◆ **Work task**: Exactly the lines below starting at the line with "Produkte & Services" and ending at the line with "пробной поез" are wanted, with both ends included. Leave out the pictures and add no other lines.

◆ **Data for this task**:
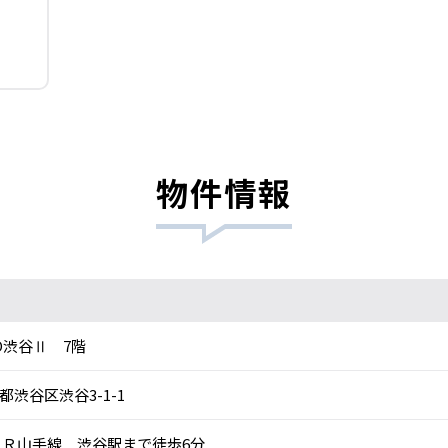
物件情報
O渋谷Ⅱ 7階
都渋谷区渋谷3-1-1
Ｒ山手線 渋谷駅まで徒歩6分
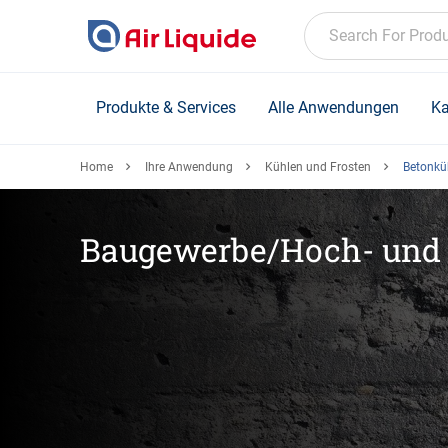
Skip
to
Search For Prod
main
content
Produkte & Services
Alle Anwendungen
Ka
Home
Ihre Anwendung
Kühlen und Frosten
Betonkü
Baugewerbe/Hoch- und 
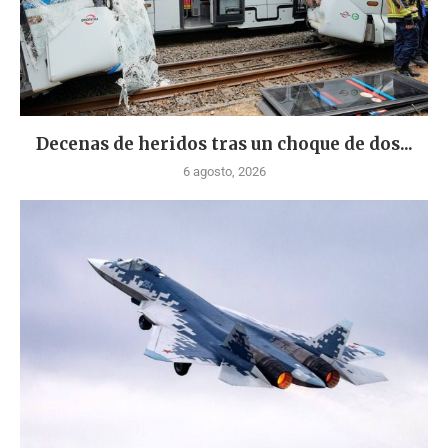
Decenas de heridos tras un choque de dos...
6 agosto, 2026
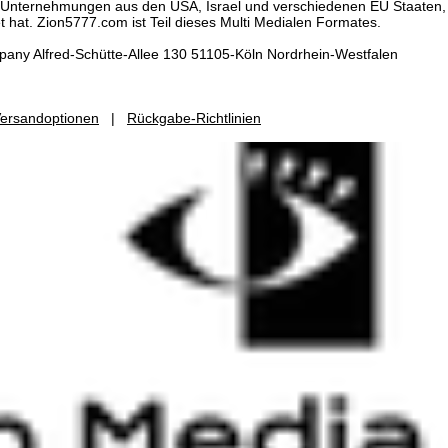
al Unternehmungen aus den USA, Israel und verschiedenen EU Staaten, 
t hat. Zion5777.com ist Teil dieses Multi Medialen Formates.
any Alfred-Schütte-Allee 130 51105-Köln Nordrhein-Westfalen
ersandoptionen
|
Rückgabe-Richtlinien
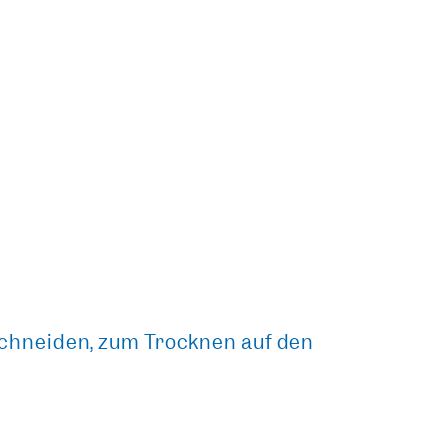
schneiden, zum Trocknen auf den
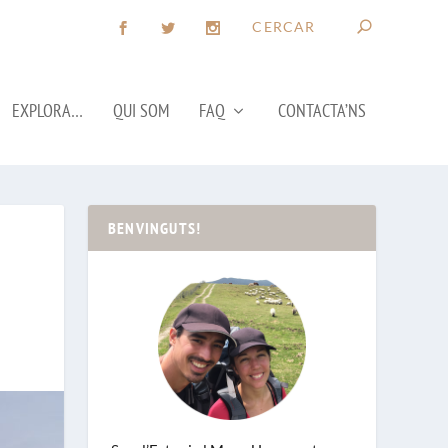
EXPLORA…
QUI SOM
FAQ
CONTACTA’NS
BENVINGUTS!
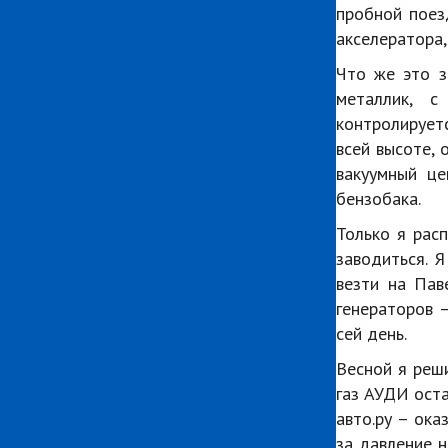
пробной поез
акселератора,
Что же это з
металлик, с
контролируетс
всей высоте, 
вакуумный це
бензобака.
Только я рас
заводиться. Я
везти на Пав
генераторов –
сей день.
Весной я реши
газ АУДИ оста
авто.ру – ока
за давление н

◆ **Task response**:
Produkte & Services
Alle Anwendungen
Ka
Home
Ihre Anwendung
Kühlen und Frosten
Betonkü
Baugewerbe/Hoch- und 
Decenas de heridos tras un choque de dos...
6 agosto, 2026
al Unternehmungen aus den USA, Israel und verschiedenen EU Staaten, 
t hat. Zion5777.com ist Teil dieses Multi Medialen Formates.
any Alfred-Schütte-Allee 130 51105-Köln Nordrhein-Westfalen
ersandoptionen
|
Rückgabe-Richtlinien
schneiden, zum Trocknen auf den
EXPLORA…
QUI SOM
FAQ
CONTACTA’NS
BENVINGUTS!
пробной поез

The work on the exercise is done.